21 July 2014- Trip down memory lane

Ufficiale.
Da settembre torno in Patria, dopo 6 anni di vita da Expat.
Torno su carta per qualche mese, per rimettere in sesto mente e corpo.
Continuare con la spirale dark dark dark degli ultimi mesi non era piu' sostenibile, cosi' ho preso il coraggio a due mani e mi sono buttata a bomba nel mare delle decisioni che mi frullavano in testa da troppo tempo, pescandone una e portandola avanti.

Sono state settimane molto difficili, quelle prima che arrivassi in ufficio (quell'ufficio dove mi adorano, dove mi paventano una carriera scintillante, quell'ufficio che e' il solo ufficio che abbia ma vissuto so far) con la busta contente questa richiesta di break.
Ma adesso che alle spalle ho le conversazionie le approvazioni necessarie, ora che ho alle spalle la diattriba tra la Dr. Jeckill e la Ms.Hyde del ho-bisogno-di-altro-nella-vita VS sei-una-scema-a-mettere-pausa-alla-tua-carriera, ora che questo chiummo tremendo si e' sciolto- ragazzi mi si sta aprendo dentro una felicita' che non provavo da molto.

Da buona project manager, ho un piano di trasloco  a prova di bomba.
E siccome e' il mio quarto (QUARTO!) trasloco in due anni, ormai so bene come funziona e da ieri ho gia' iniziato a impachettare roba.
Incredibile quante cose si accumulino in sei anni.
Tantissimi ricordi ma anche tante cose da lasciare e buttare perche non ha piu senso portarle con se.
Sto cercando di de-clutterarare la mia casa il piu possibile, anche perche la destinazione dei miei scatoloni e' casa di mia madre e casa di mio padre, i quali non avevano certo in programma di trovarsi di nuovo tra capo e collo una figlia, quindi non ho molto spazio a disposizione.

Questi ultimi anni sono stati talmente intensi e talmente totalizzanti che non mi ricordo come sia vivere in Italia. Nonostante le numerose trasferte, soprattutto nell'ultimo anno, ho vissuto i miei ritorni sempre come tocca e fuga e li ho forzati e  rilegati ad essere solamente "vacanze" per non farmi troppo male di nostalgia.
Tornare e vivere pienamente nei miei posti, usando la mia lingua, ascoltando la radio senza dovermi sforzare di interpretare, scambiando chiacchiere superficiali con la commessa che mi serve il prosciutto o con la signora prima di me in fila- sono tutte cose che probabilmente saranno una sorta di riscoperta e porteranno uno stupore uguale a contrario a quello che ho provato quando sono arrivata piccola e tenera nella citta' di k e di tutto cio che sputava fuori la radio capivo solo la parola "Baustelle".

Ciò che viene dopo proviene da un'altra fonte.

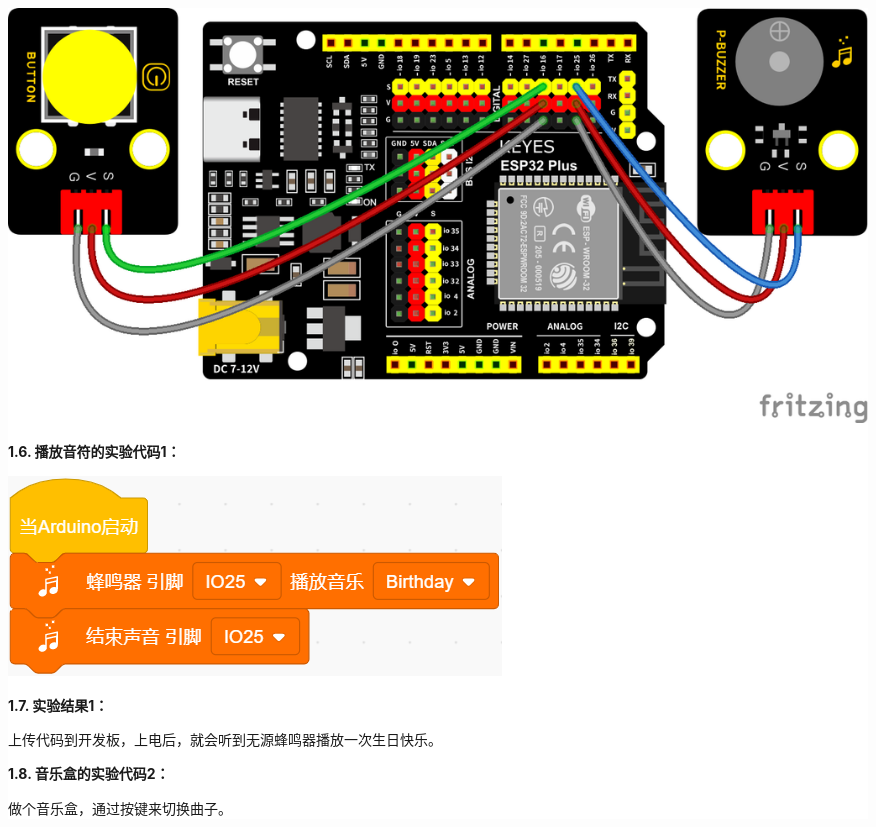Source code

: ![](media/b2bb11fe3ae843aea9757fe9ebc753db.png)

**1.6. 播放音符的实验代码1：**

![](media/8b372002ff4298b080aac6fabd947ebe.png)

**1.7. 实验结果1：**

上传代码到开发板，上电后，就会听到无源蜂鸣器播放一次生日快乐。

**1.8. 音乐盒的实验代码2：**

做个音乐盒，通过按键来切换曲子。
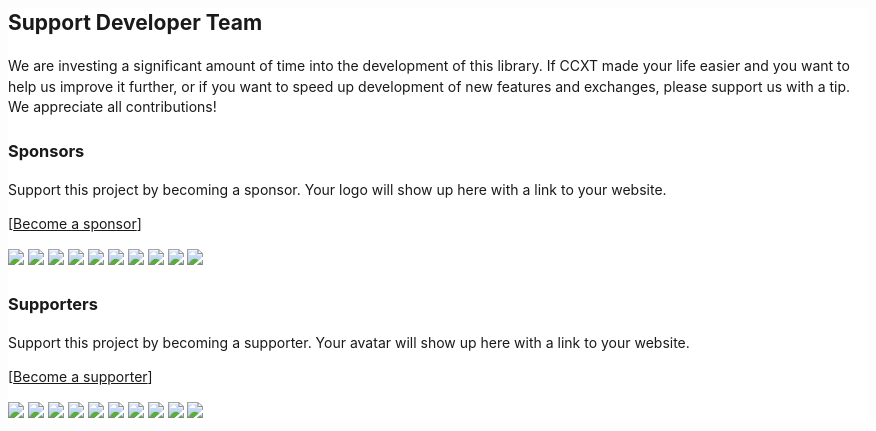 ## Support Developer Team

We are investing a significant amount of time into the development of this library. If CCXT made your life easier and you want to help us improve it further, or if you want to speed up development of new features and exchanges, please support us with a tip. We appreciate all contributions!

### Sponsors

Support this project by becoming a sponsor. Your logo will show up here with a link to your website.

[[Become a sponsor](https://opencollective.com/ccxt#sponsor)]

<a href="https://opencollective.com/ccxt/tiers/sponsor/0/website" target="_blank"><img src="https://opencollective.com/ccxt/tiers/sponsor/0/avatar.svg"></a>
<a href="https://opencollective.com/ccxt/tiers/sponsor/1/website" target="_blank"><img src="https://opencollective.com/ccxt/tiers/sponsor/1/avatar.svg"></a>
<a href="https://opencollective.com/ccxt/tiers/sponsor/2/website" target="_blank"><img src="https://opencollective.com/ccxt/tiers/sponsor/2/avatar.svg"></a>
<a href="https://opencollective.com/ccxt/tiers/sponsor/3/website" target="_blank"><img src="https://opencollective.com/ccxt/tiers/sponsor/3/avatar.svg"></a>
<a href="https://opencollective.com/ccxt/tiers/sponsor/4/website" target="_blank"><img src="https://opencollective.com/ccxt/tiers/sponsor/4/avatar.svg"></a>
<a href="https://opencollective.com/ccxt/tiers/sponsor/5/website" target="_blank"><img src="https://opencollective.com/ccxt/tiers/sponsor/5/avatar.svg"></a>
<a href="https://opencollective.com/ccxt/tiers/sponsor/6/website" target="_blank"><img src="https://opencollective.com/ccxt/tiers/sponsor/6/avatar.svg"></a>
<a href="https://opencollective.com/ccxt/tiers/sponsor/7/website" target="_blank"><img src="https://opencollective.com/ccxt/tiers/sponsor/7/avatar.svg"></a>
<a href="https://opencollective.com/ccxt/tiers/sponsor/8/website" target="_blank"><img src="https://opencollective.com/ccxt/tiers/sponsor/8/avatar.svg"></a>
<a href="https://opencollective.com/ccxt/tiers/sponsor/9/website" target="_blank"><img src="https://opencollective.com/ccxt/tiers/sponsor/9/avatar.svg"></a>

### Supporters

Support this project by becoming a supporter. Your avatar will show up here with a link to your website.

[[Become a supporter](https://opencollective.com/ccxt#supporter)]

<a href="https://opencollective.com/ccxt/tiers/supporter/0/website" target="_blank"><img src="https://opencollective.com/ccxt/tiers/supporter/0/avatar.svg"></a>
<a href="https://opencollective.com/ccxt/tiers/supporter/1/website" target="_blank"><img src="https://opencollective.com/ccxt/tiers/supporter/1/avatar.svg"></a>
<a href="https://opencollective.com/ccxt/tiers/supporter/2/website" target="_blank"><img src="https://opencollective.com/ccxt/tiers/supporter/2/avatar.svg"></a>
<a href="https://opencollective.com/ccxt/tiers/supporter/3/website" target="_blank"><img src="https://opencollective.com/ccxt/tiers/supporter/3/avatar.svg"></a>
<a href="https://opencollective.com/ccxt/tiers/supporter/4/website" target="_blank"><img src="https://opencollective.com/ccxt/tiers/supporter/4/avatar.svg"></a>
<a href="https://opencollective.com/ccxt/tiers/supporter/5/website" target="_blank"><img src="https://opencollective.com/ccxt/tiers/supporter/5/avatar.svg"></a>
<a href="https://opencollective.com/ccxt/tiers/supporter/6/website" target="_blank"><img src="https://opencollective.com/ccxt/tiers/supporter/6/avatar.svg"></a>
<a href="https://opencollective.com/ccxt/tiers/supporter/7/website" target="_blank"><img src="https://opencollective.com/ccxt/tiers/supporter/7/avatar.svg"></a>
<a href="https://opencollective.com/ccxt/tiers/supporter/8/website" target="_blank"><img src="https://opencollective.com/ccxt/tiers/supporter/8/avatar.svg"></a>
<a href="https://opencollective.com/ccxt/tiers/supporter/9/website" target="_blank"><img src="https://opencollective.com/ccxt/tiers/supporter/9/avatar.svg"></a>
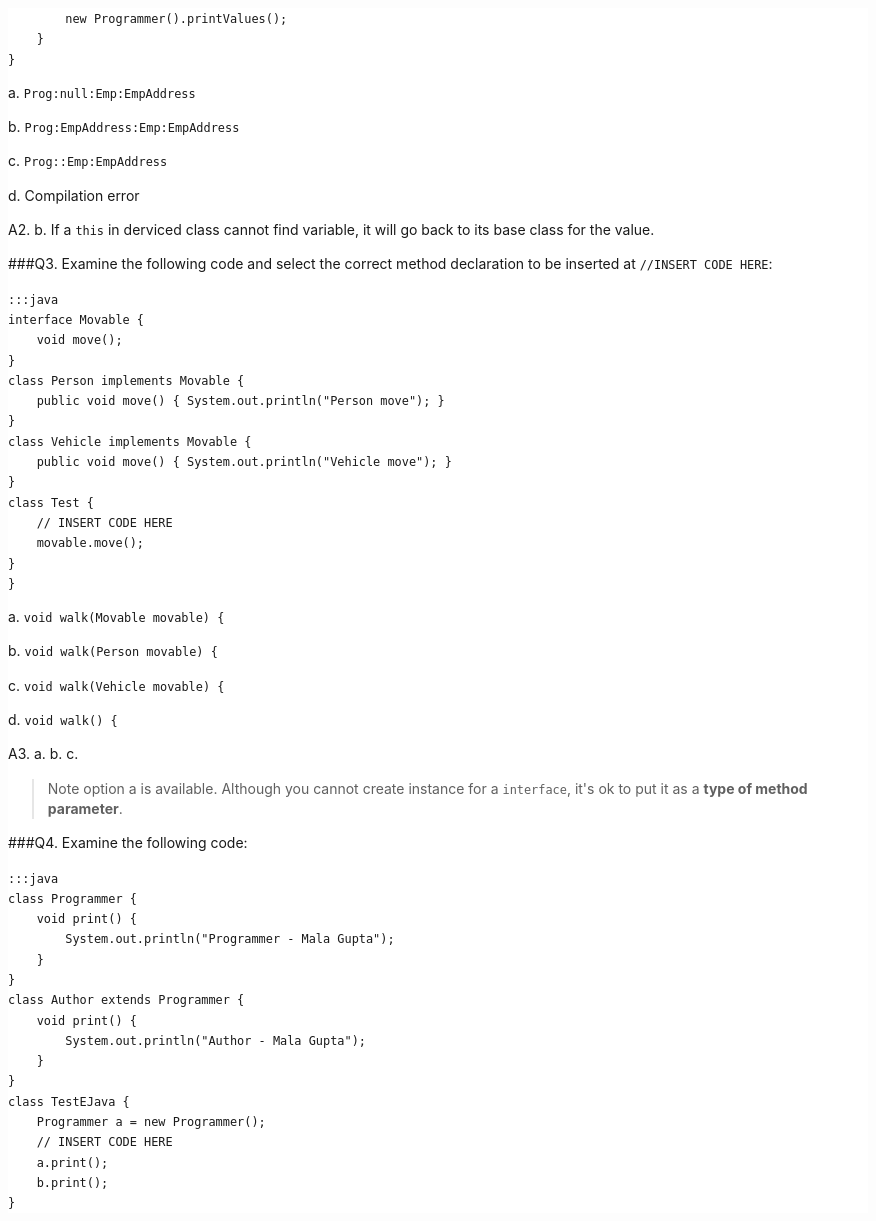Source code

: 	        new Programmer().printValues();
	    }
	}

a. `Prog:null:Emp:EmpAddress`

b. `Prog:EmpAddress:Emp:EmpAddress`

c. `Prog::Emp:EmpAddress`

d. Compilation error

A2. b. If a `this` in derviced class cannot find variable, it will go back to its base class for the value.

###Q3. Examine the following code and select the correct method declaration to be inserted at `//INSERT CODE HERE`:

	:::java
	interface Movable {
	    void move();
	}
	class Person implements Movable {
	    public void move() { System.out.println("Person move"); }
	}
	class Vehicle implements Movable {
	    public void move() { System.out.println("Vehicle move"); }
	}
	class Test {
	    // INSERT CODE HERE
	    movable.move();
	}
	}


a. `void walk(Movable movable) {`

b. `void walk(Person movable) {`

c. `void walk(Vehicle movable) {`

d. `void walk() {`

A3. a. b. c.

>Note option a is available. Although you cannot create instance for a `interface`, it's ok to put it as a **type of method parameter**.

###Q4. Examine the following code:

	:::java
	class Programmer {
	    void print() {
	        System.out.println("Programmer - Mala Gupta");
	    }
	}
	class Author extends Programmer {
	    void print() {
	        System.out.println("Author - Mala Gupta");
	    }
	}
	class TestEJava {
	    Programmer a = new Programmer();
	    // INSERT CODE HERE
	    a.print();
	    b.print();
	}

Ci sara' tempo per le considerazioni e ci sara' tempo per le lacrime di goodbye, che io non vorrei mai dire ciao a nulla e vorrei tenere i miei piedi in mille scarpe contemporaneamnte.
Al momento pero' prevale l'eccitazione e la voglia di tornare.
So much- che pure impachettare non mi pesa, anzi canto mentre i miei gatti mi guardano perplessi.